BEGIN TASK MATERIAL
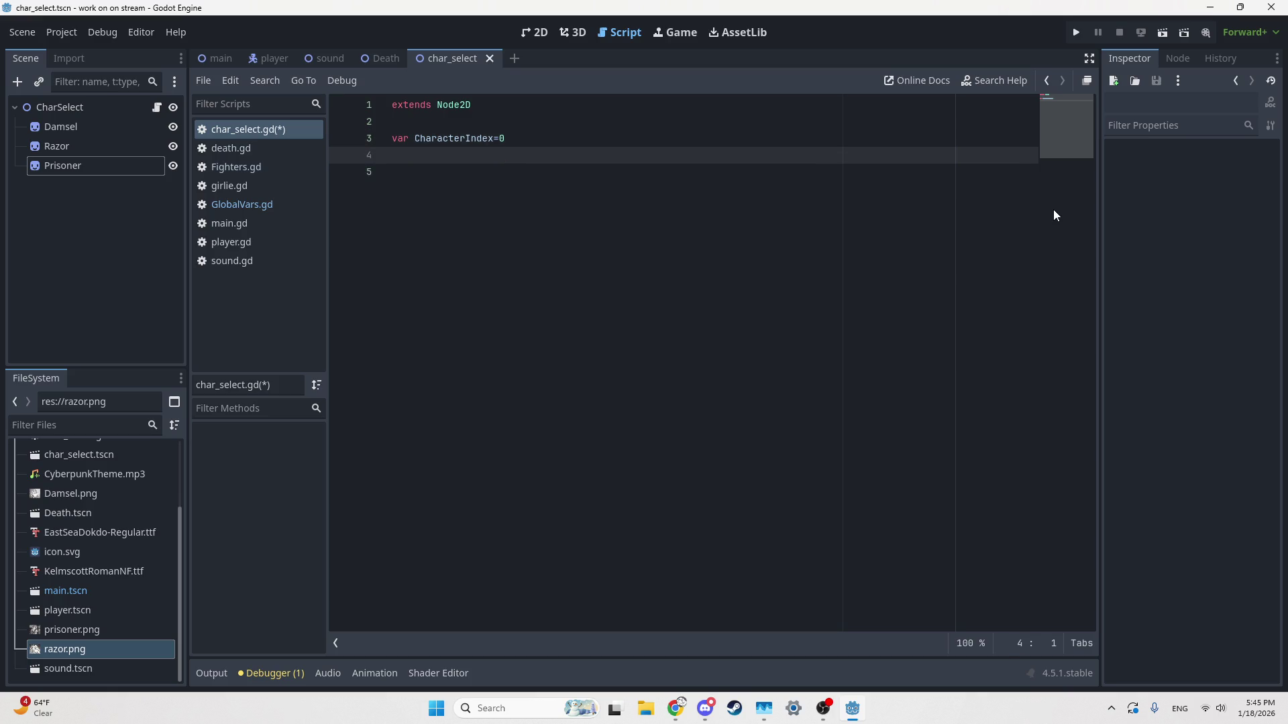
pyautogui.write('con')
pyautogui.write('st ')
pyautogui.write('Character')
pyautogui.write('=[')
pyautogui.write('d')
pyautogui.press('BackSpace')
pyautogui.write('"prisoner"')
pyautogui.write(',"damsel"')
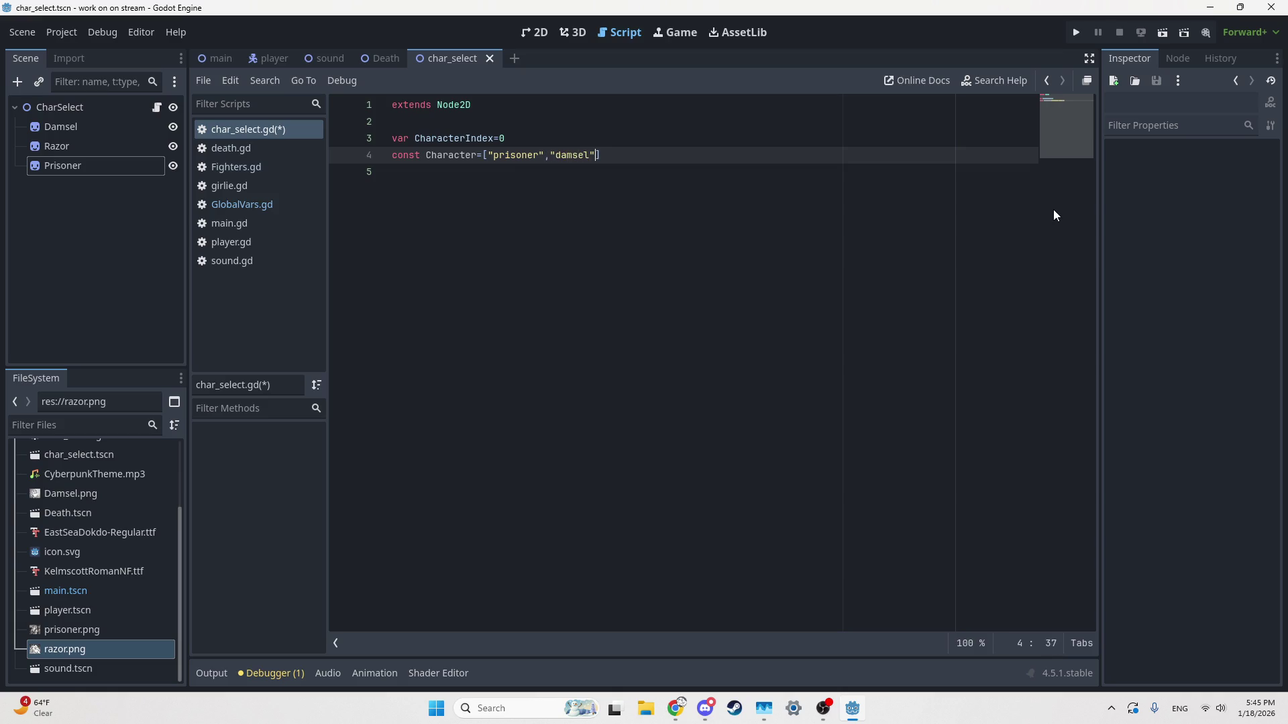
pyautogui.write(',"razpr')
pyautogui.press('BackSpace')
pyautogui.press('BackSpace')
pyautogui.write('or')
# Step: Search 'godot create tween' in Chrome and read the Tween class reference examples
pyautogui.click(676, 709)
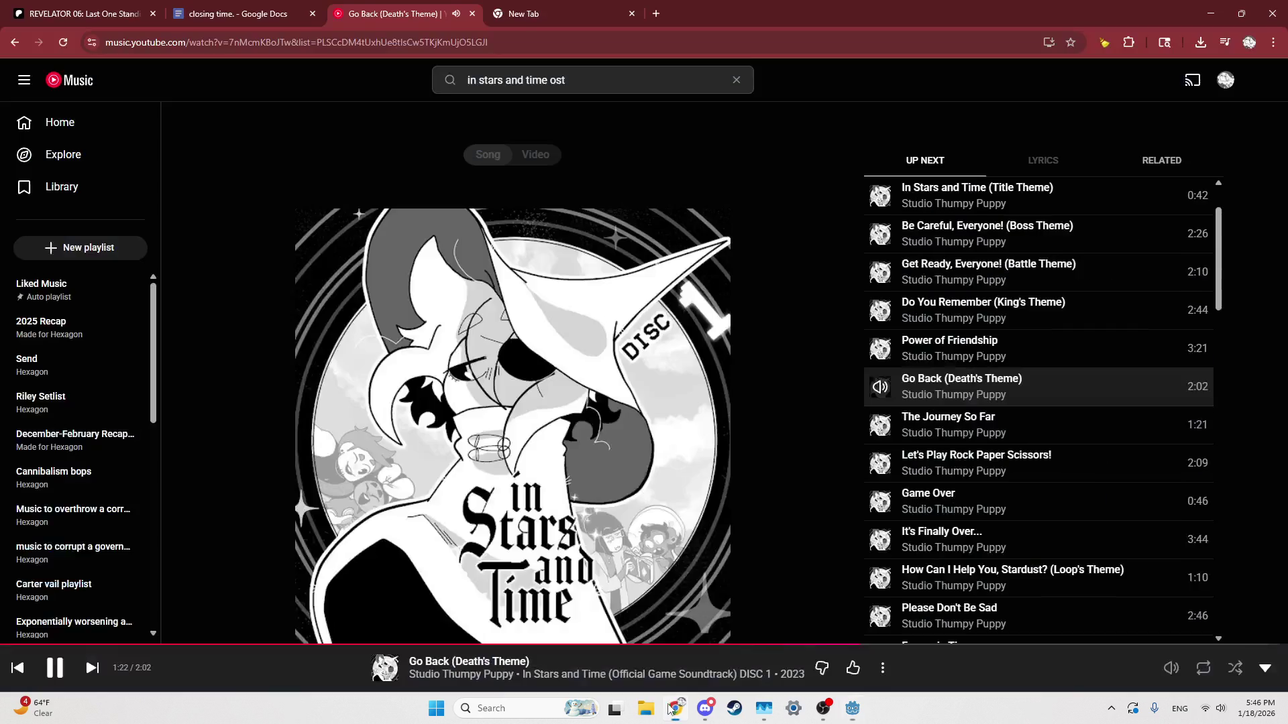
pyautogui.press('ctrl+t')
pyautogui.write('godot')
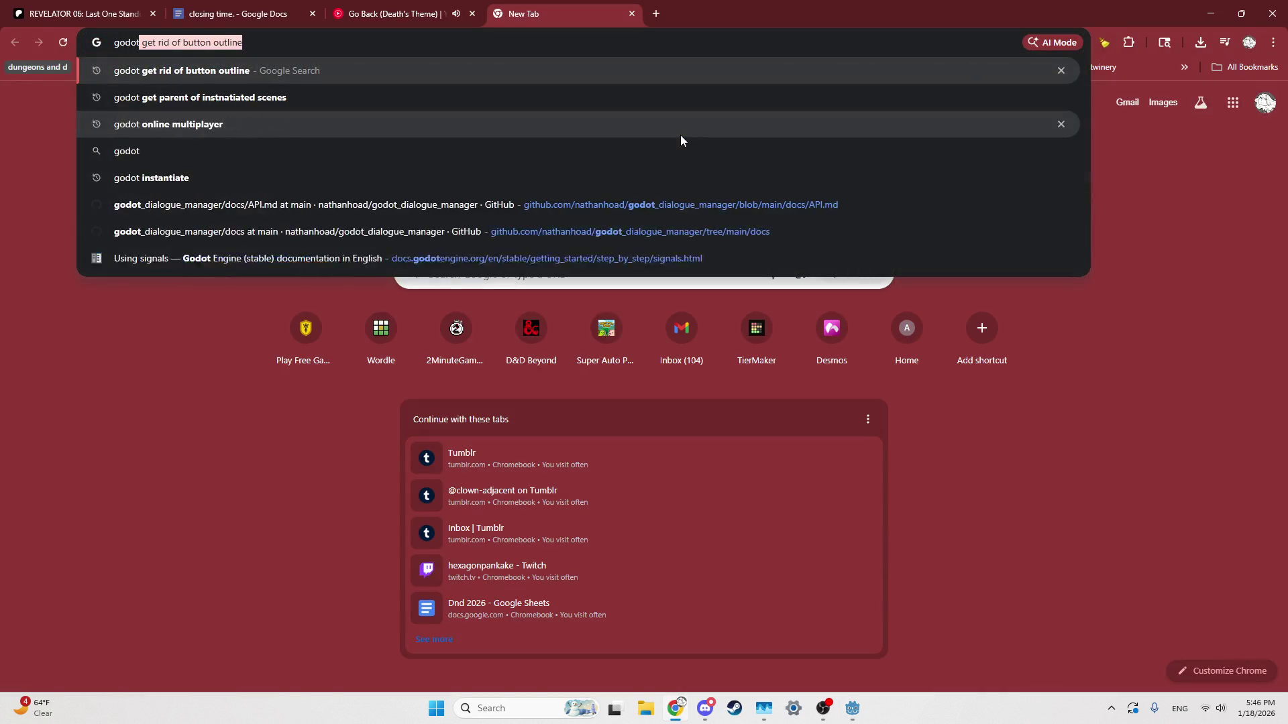
pyautogui.write(' create tween')
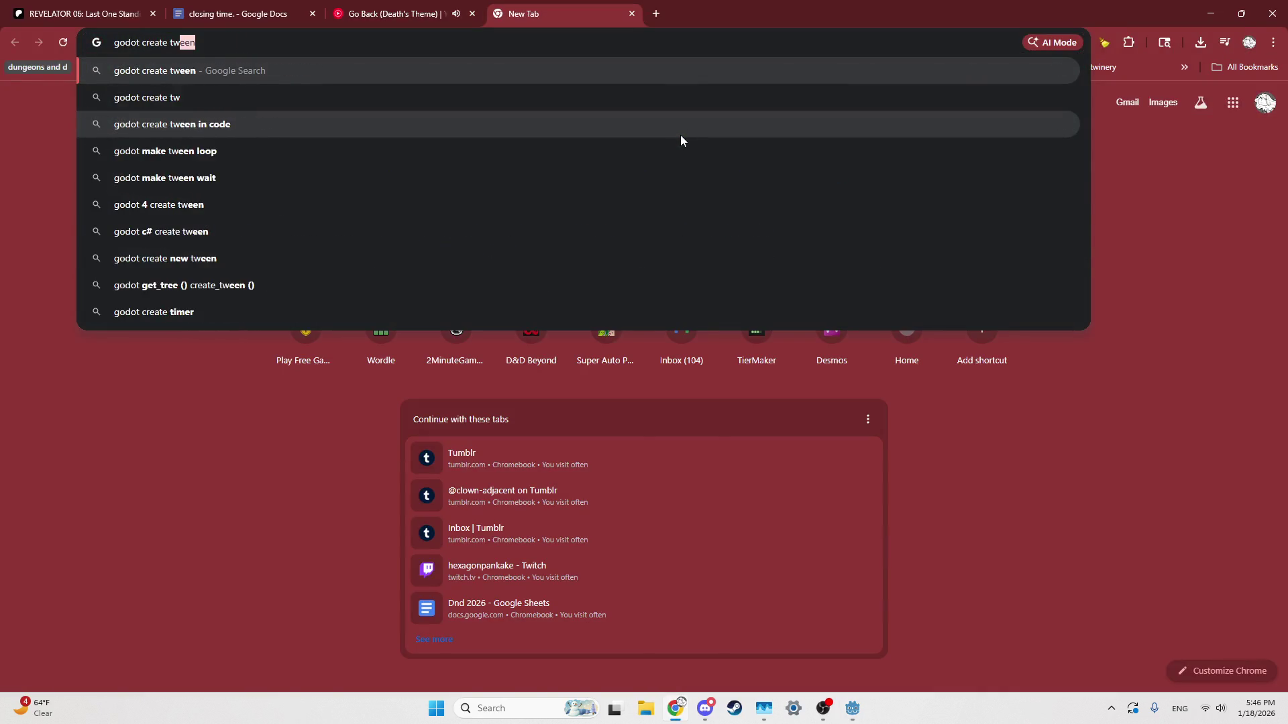
pyautogui.press('Return')
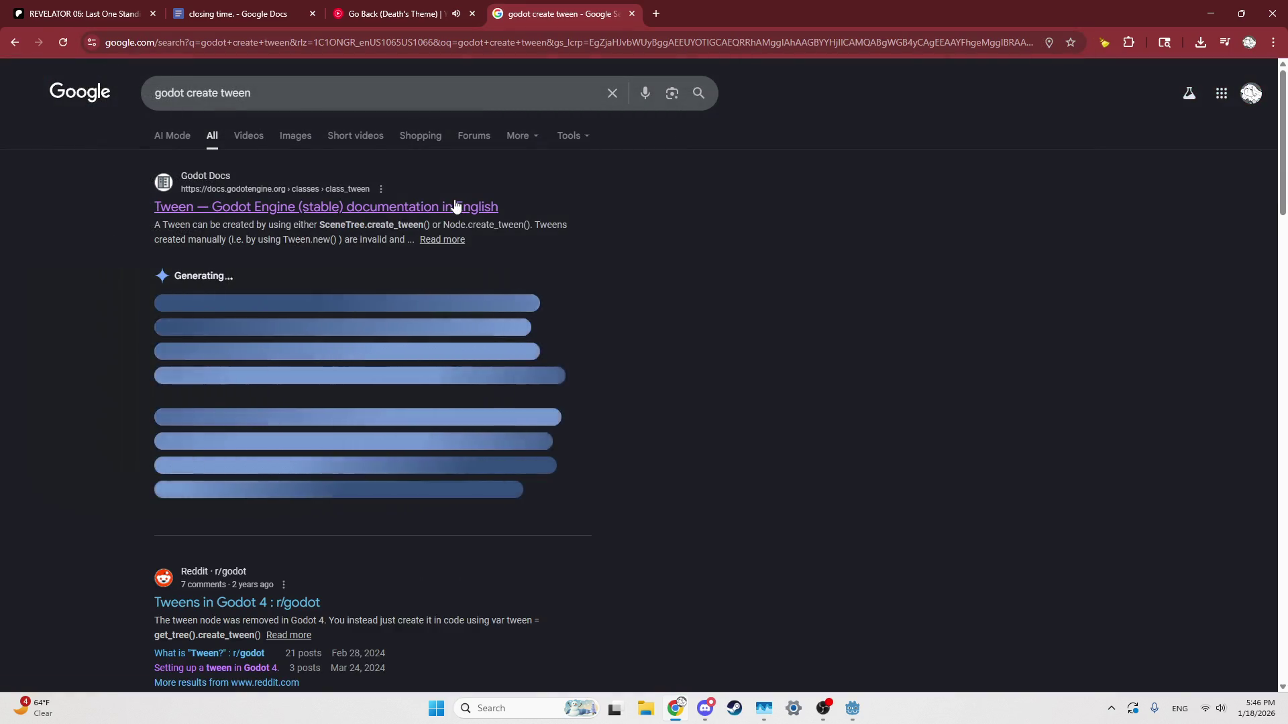
pyautogui.click(452, 207)
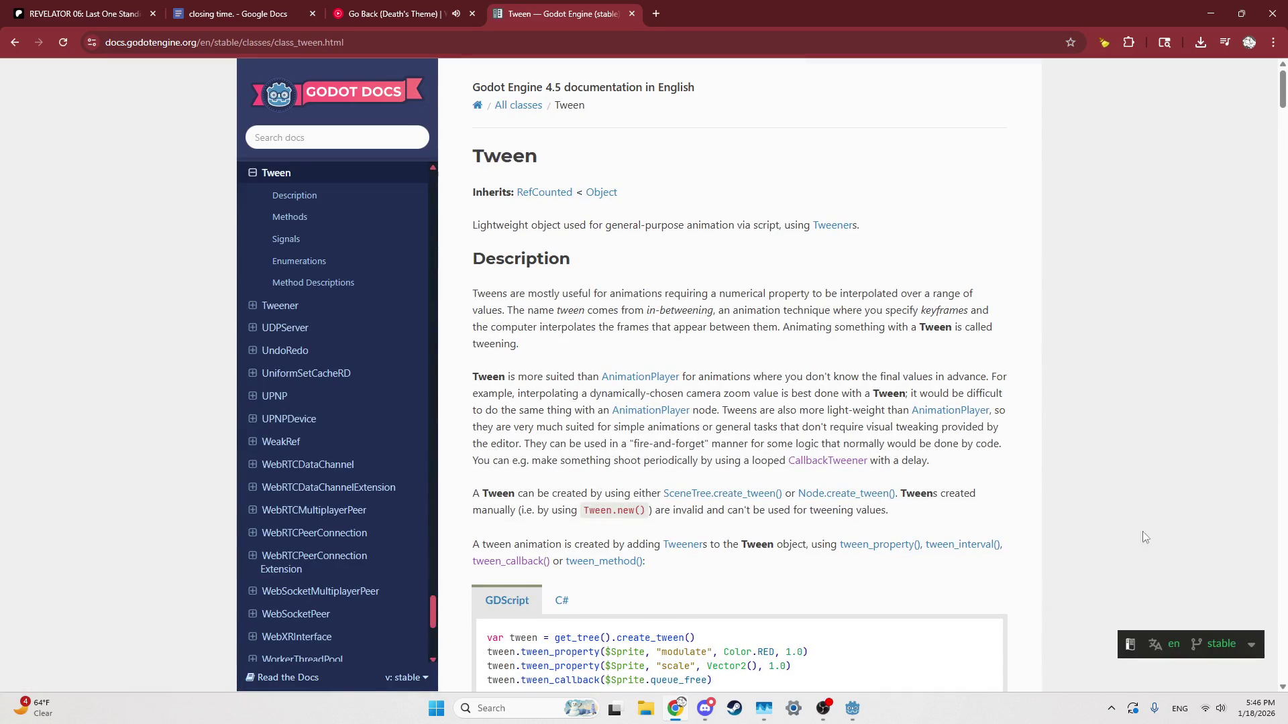
pyautogui.scroll(-1, 943, 496)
END TASK MATERIAL
- **YOUR ASSIGNMENT**
Apart from the pictures, all of the data must be duplicated exactly as shown above.

- **WRITTEN SOLUTION**
pyautogui.write('con')
pyautogui.write('st ')
pyautogui.write('Character')
pyautogui.write('=[')
pyautogui.write('d')
pyautogui.press('BackSpace')
pyautogui.write('"prisoner"')
pyautogui.write(',"damsel"')
pyautogui.write(',"razpr')
pyautogui.press('BackSpace')
pyautogui.press('BackSpace')
pyautogui.write('or')
# Step: Search 'godot create tween' in Chrome and read the Tween class reference examples
pyautogui.click(676, 709)
pyautogui.press('ctrl+t')
pyautogui.write('godot')
pyautogui.write(' create tween')
pyautogui.press('Return')
pyautogui.click(452, 207)
pyautogui.scroll(-1, 943, 496)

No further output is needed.